Beyond Email Attack Detection
Our core business is focused on detecting attacks delivered via email, but we are actually protecting organizations in multiple ways. We develop products to:
- Detect advanced email attacks like phishing and business email compromise
- Detect compromised accounts by finding anomalies in sign-in behavior
- Detect sophisticated invoice fraud schemes by understanding invoice and vendor relationships
- Detect account takeovers in multiple cloud products beyond email accounts
And more! Join us to find out what we’re doing next.
Are You Ready to Become an Abnormal Engineer?
If you’d like to solve some of the hardest problems in email security, Abnormal is the place.
We encourage you to think through these exercises to understand the type of work we do.
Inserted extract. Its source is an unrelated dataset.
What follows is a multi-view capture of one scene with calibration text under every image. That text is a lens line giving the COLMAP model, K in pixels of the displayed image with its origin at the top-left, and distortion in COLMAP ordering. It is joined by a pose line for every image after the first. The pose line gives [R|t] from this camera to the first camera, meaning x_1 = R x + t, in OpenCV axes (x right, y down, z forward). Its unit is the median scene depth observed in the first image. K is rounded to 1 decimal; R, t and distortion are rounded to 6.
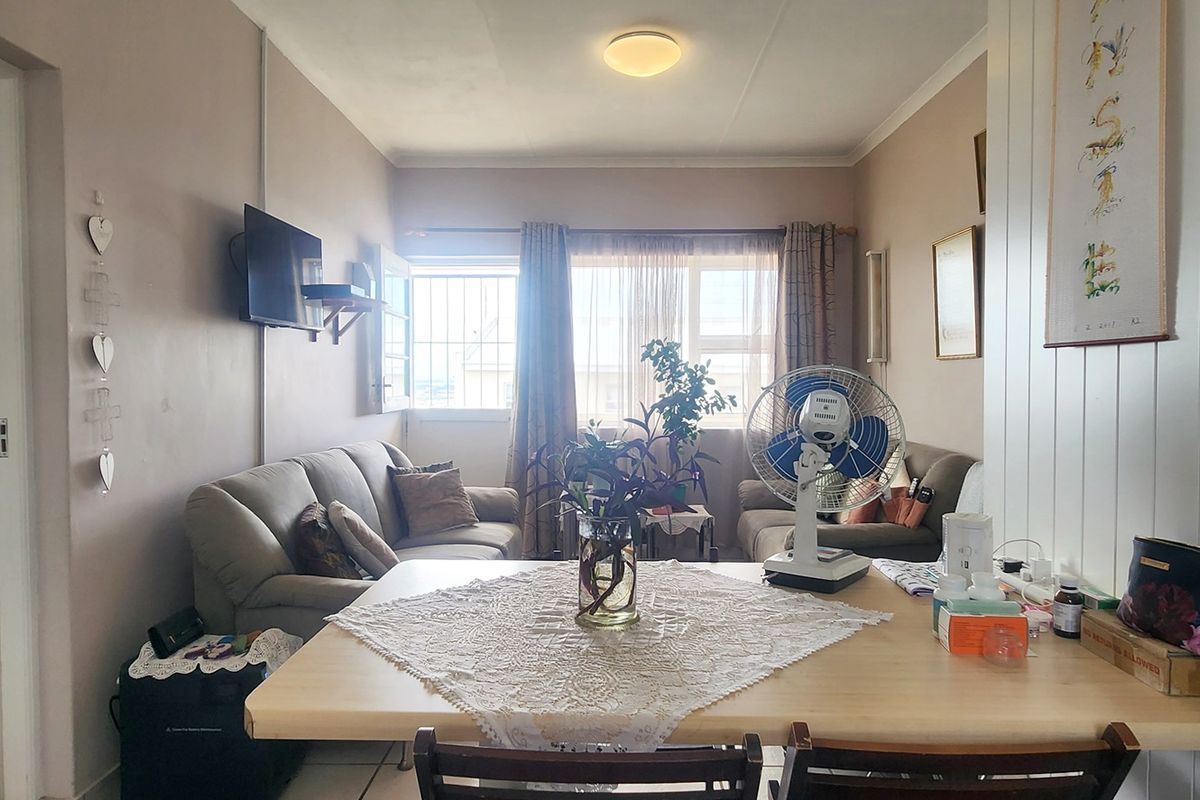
lens RADIAL K [[763.1, 0, 597.8], [0, 763.1, 396.9], [0, 0, 1]] dist [0.002706, 0.002200]
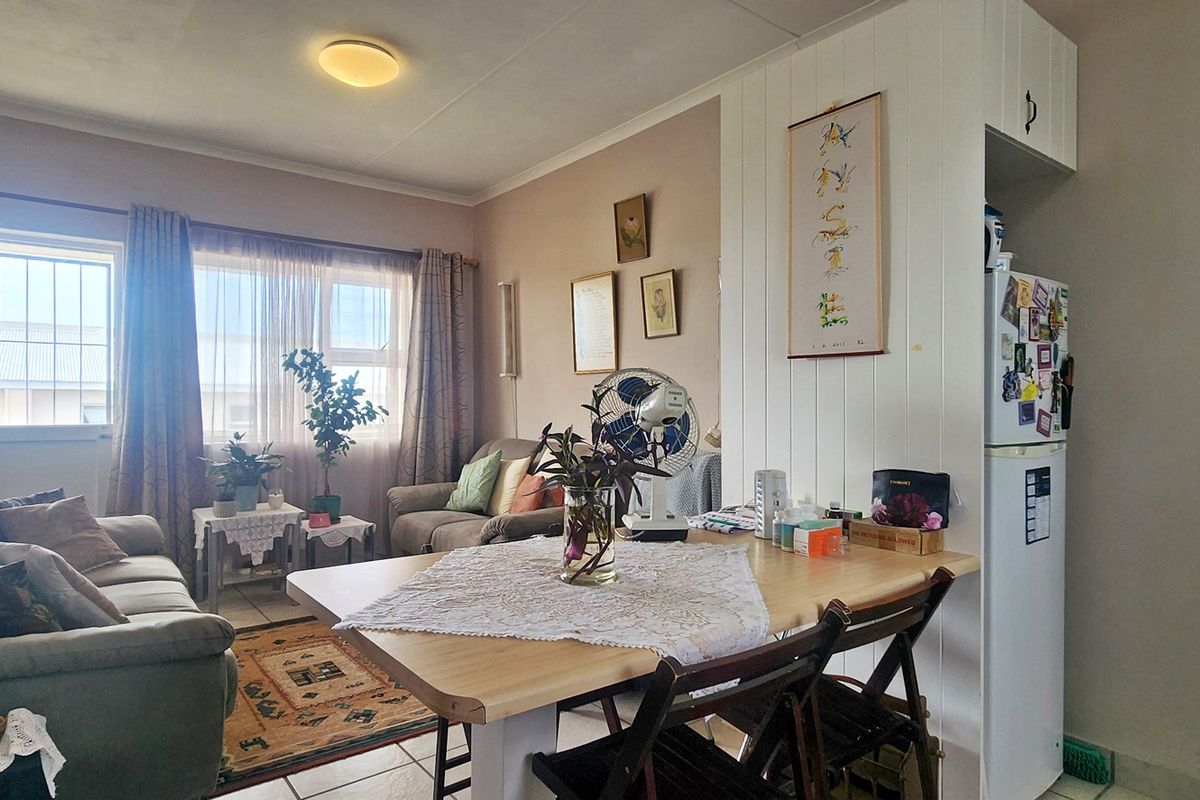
lens RADIAL K [[728.1, 0, 600.0], [0, 728.1, 400.0], [0, 0, 1]] dist [-0.000371, 0.001257]
pose [[0.763707, 0.001997, 0.645560, -0.237262], [0.015701, 0.999642, -0.021667, 0.016223], [-0.645372, 0.026683, 0.763402, 0.051928]]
- How do you tune a classifier to detect events at a base rate of 0.01% to 0.00001%? What happens when the distribution of your evaluation set does not match that of the online distribution due to the changing attack landscape? How would you keep up classification performance on new types of attacks?
- What effect does adversarial text obfuscation have on modern NLP techniques? For example, how are embeddings affected by purposeful misspelling or hidden spacing characters inserted into words? What effect would this have on transformer-style models? What about simpler text understanding like bag-of-words or phrase matching?
- We try to identify unusual communication patterns as features into models, for example—how often has this sender communicated with this recipient? What happens when the attackers purposefully hack this feature by sending legitimate messages over the course of weeks or months?
- An email has many modes of data in it, including text content, headers, links, images, attachments, landing page content, and more. How do you incorporate all these signals simultaneously into a model?